Sorry it's taken me a while to write a new blog post. First things first, I'll update on my pregnancy:
I am 19 weeks pregnant with a baby GIRL! We have decided to name her Charlotte Dean. Charley for short. So far we know she is healthy and growing on track. I have yet to gain any weight (woo!!) but my belly has popped forward for sure! I have had a pretty easy pregnancy. Morning sickness still comes around every once in a while and I always have to pee, but other than that I feel great! I'm sure that will all change in the coming weeks and months ;)
I am finally feeling little kicks from Charley! I had felt little flutters every now and then, but I wasn't entirely sure they were bubbles of baby kicks or gas ;) Last night I felt my first real KICK! In fact now she won't stop moving! I feel her all the time! It's an amazingly beautiful feeling. With each little kick I thank God for blessing us with this pregnancy. Words cannot describe how grateful I am for God giving me a chance to grow this precious life. I know many women who would give anything to be in my shoes, and that is why I do not take one moment of this pregnancy for granted.
Honestly, that is a big reason why I am finding it hard to blog about my pregnancy. I try not to put too much on my Facebook about baby Charley, and I abandoned my blogging for a while.
I am feeling a lot of guilt. Guilt for being chosen to grow another life, when many other women have not been able to grow even one. I feel guilty for praying for a girl, and receiving a healthy girl in return. I even feel guilty for being so excited to mother another child. My heart still aches greatly for women who are not given this opportunity.
A friend once told me that my Infertility may still affect me if I were to ever get pregnant, and she was right. My eyes have been opened to the pain of Infertility, negative pee sticks, and child loss. It's something I will never forget. Although I am extremely thankful to finally get pregnant, I can't help but still ache for women who cannot conceive or carry a baby to term.
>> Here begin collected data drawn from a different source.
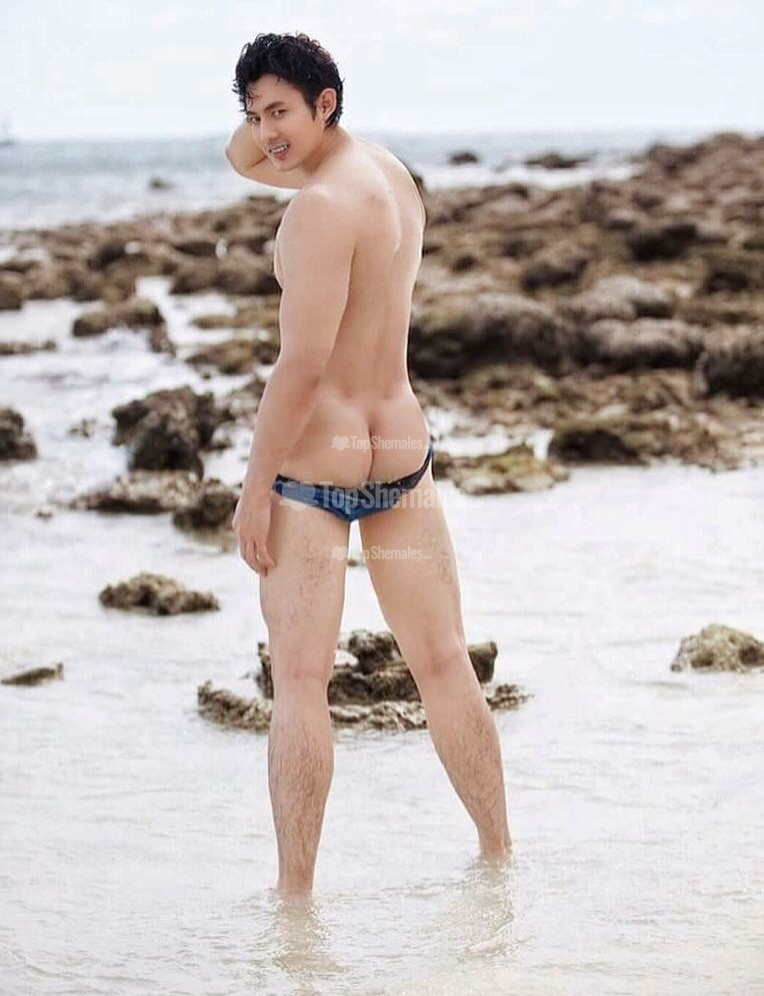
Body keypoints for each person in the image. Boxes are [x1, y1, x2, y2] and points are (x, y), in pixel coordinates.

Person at [226, 31, 511, 897]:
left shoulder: (318, 208)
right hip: (399, 453)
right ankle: (500, 861)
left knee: (300, 681)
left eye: (281, 111)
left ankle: (294, 903)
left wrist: (254, 489)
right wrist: (273, 115)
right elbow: (248, 157)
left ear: (328, 103)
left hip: (318, 470)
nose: (265, 133)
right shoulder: (386, 177)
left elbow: (302, 366)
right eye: (254, 113)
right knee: (443, 661)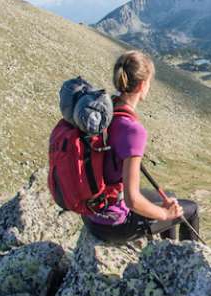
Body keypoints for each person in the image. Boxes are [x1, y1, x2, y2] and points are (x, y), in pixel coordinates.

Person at [84, 50, 200, 242]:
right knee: (191, 209)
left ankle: (165, 251)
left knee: (169, 197)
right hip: (113, 226)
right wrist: (165, 215)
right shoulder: (132, 130)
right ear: (141, 85)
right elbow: (132, 200)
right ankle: (187, 262)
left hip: (91, 214)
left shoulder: (106, 110)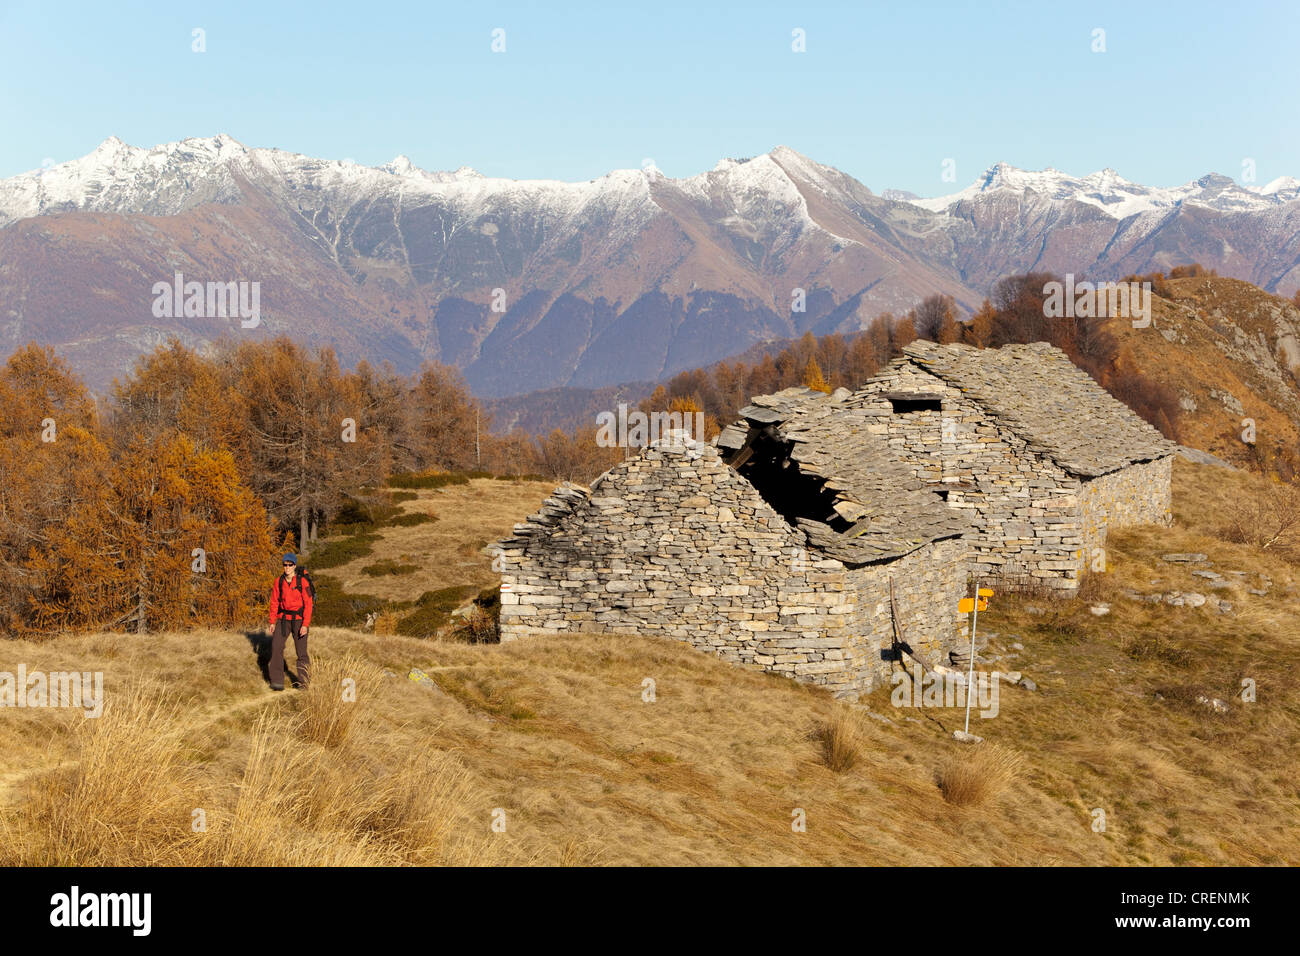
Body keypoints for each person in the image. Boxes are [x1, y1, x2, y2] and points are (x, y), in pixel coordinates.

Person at [267, 553, 312, 690]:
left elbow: (309, 604)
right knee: (276, 647)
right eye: (285, 565)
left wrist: (305, 625)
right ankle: (277, 682)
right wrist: (272, 621)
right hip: (283, 619)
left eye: (290, 565)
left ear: (294, 566)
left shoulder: (302, 582)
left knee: (301, 652)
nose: (287, 567)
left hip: (299, 621)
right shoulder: (278, 581)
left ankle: (304, 683)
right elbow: (274, 602)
I worry about Charley constantly. I bought a Doppler Heart rate Monitor so I can check in on her every few days. I will always be afraid of losing her. When I start to get attached to those kicks and fall in love with the sound of her heart, I try and stop myself. It is a constant battle, and I know there are women who can relate to those feelings. I know God will even out these emotions in time. But I don't want to ever forget about the women who are still fighting the battle. Heck, I'm still fighting the battle... I will always worry about my children.
I'm sure I'll be the helicopter mom everyone makes fun of. But I'll learn to let God take control... eventually!
If you know someone who struggles with Infertility, Miscarriages, or Child Loss... Pray for them and reach out to them. Send Flowers and offer a hug. Don't let it be easy to move on if you have children. There are women still stuck at the starting line with a lot of pain in their hearts and empty arms.